Answer
\[
\boxed{g_k = \frac{1}{2^k - 1}.}
\]
Work Step by Step
First, let’s compute the first few terms by hand to spot a pattern:
\(g_1 = 1.\)
\(g_2 = \frac{g_1}{g_1 + 2} = \frac{1}{1+2} = \frac{1}{3}.\)
\(g_3 = \frac{g_2}{g_2 + 2} = \frac{\tfrac{1}{3}}{\tfrac{1}{3}+2} = \frac{\tfrac{1}{3}}{\tfrac{7}{3}} = \frac{1}{7}.\)
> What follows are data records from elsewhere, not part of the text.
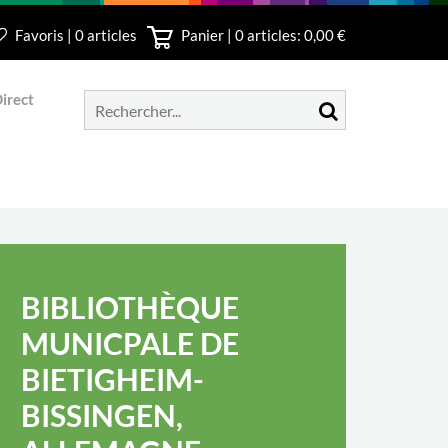
Favoris | 0 articles
Panier |
0
articles: 0,00 €
irect
BIBLIOTHÈQUE
MUNICPALE DE
BIETIGHEIM-
BISSINGEN,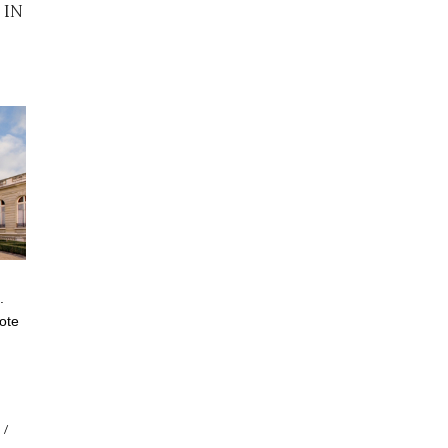
 IN
.
rote
/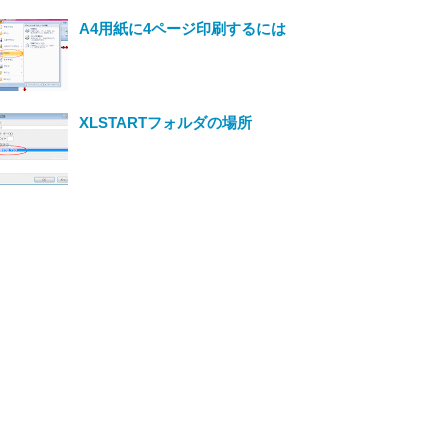
A4用紙に4ページ印刷するには
XLSTARTフォルダの場所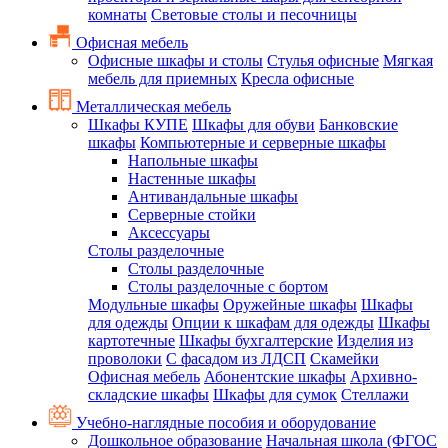
комнаты
Световые столы и песочницы
Офисная мебель
Офисные шкафы и столы
Стулья офисные
Мягкая
мебель для приемных
Кресла офисные
Металлическая мебель
Шкафы КУПЕ
Шкафы для обуви
Банковские
шкафы
Компьютерные и серверные шкафы
Напольные шкафы
Настенные шкафы
Антивандальные шкафы
Серверные стойки
Аксессуары
Столы разделочные
Столы разделочные
Столы разделочные с бортом
Модульные шкафы
Оружейные шкафы
Шкафы
для одежды
Опции к шкафам для одежды
Шкафы
картотечные
Шкафы бухгалтерские
Изделия из
проволоки
С фасадом из ЛДСП
Скамейки
Офисная мебель
Абонентские шкафы
Архивно-
складские шкафы
Шкафы для сумок
Стеллажи
Учебно-наглядные пособия и оборудование
Дошкольное образование
Начальная школа (ФГОС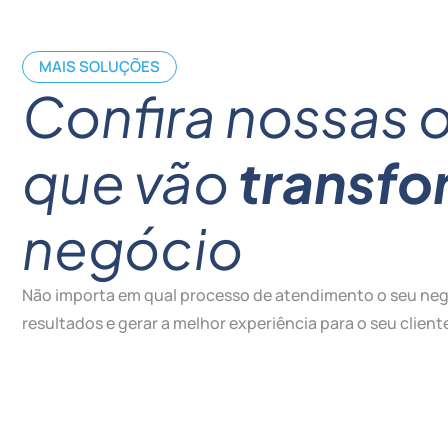
MAIS SOLUÇÕES
Confira nossas 
que vão
transfo
negócio
Não importa em qual processo de atendimento o seu negóc
Somos especialistas em Costumer Experience
(CX) e vamos te ajudar a aprimorar a jornada do
resultados e gerar a melhor experiência para o seu client
seu cliente de forma estratégica, independente
do setor ou tamanho do seu negócio.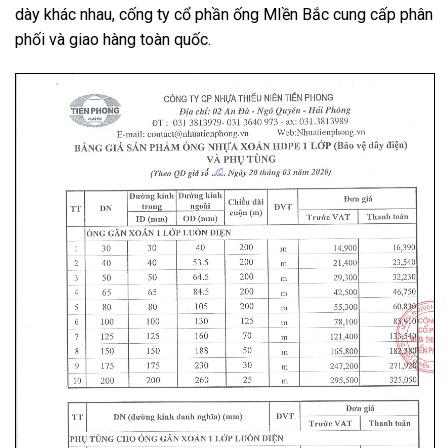
dày khác nhau, cống ty cổ phần ống MIền Bắc cung cấp phân
phối và giao hàng toàn quốc.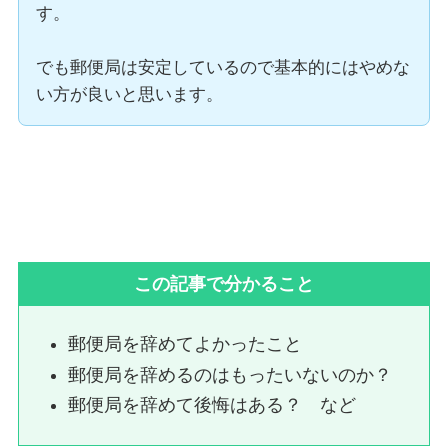
す。
でも郵便局は安定しているので基本的にはやめな
い方が良いと思います。
この記事で分かること
郵便局を辞めてよかったこと
郵便局を辞めるのはもったいないのか？
郵便局を辞めて後悔はある？ など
\(g_4 = \frac{g_3}{g_3 + 2} = \frac{\tfrac{1}{7}}{\tfrac{1}{7}+2} = \frac{\tfrac{1}{7}}{\tfrac{15}{7}} = \frac{1}{15}.\)
We see a clear pattern:
\[
g_1 = \frac{1}{1}, \quad g_2 = \frac{1}{3}, \quad g_3 = \frac{1}{7}, \quad g_4 = \frac{1}{15}, \quad \dots
\]
Notice that
\[
1,\, 3,\, 7,\, 15, \dots
\]
are all of the form \(2^k - 1\). Hence we guess
\[
g_k = \frac{1}{2^k - 1}.
\]
Let’s verify it satisfies the recurrence:
\[
\text{Given } g_{k-1} = \frac{1}{2^{k-1} - 1},\quad
\text{then }
\frac{g_{k-1}}{g_{k-1} + 2}
= \frac{\frac{1}{2^{k-1}-1}}{\frac{1}{2^{k-1}-1} + 2}
= \frac{\tfrac{1}{2^{k-1}-1}}{\tfrac{1 + 2(2^{k-1}-1)}{2^{k-1}-1}}
= \frac{1}{1 + 2(2^{k-1}-1)}
= \frac{1}{2^k - 1}.
\]
This is exactly the form we guessed for \(g_k\). It also matches the initial condition \(g_1 = 1/(2^1 - 1) = 1\).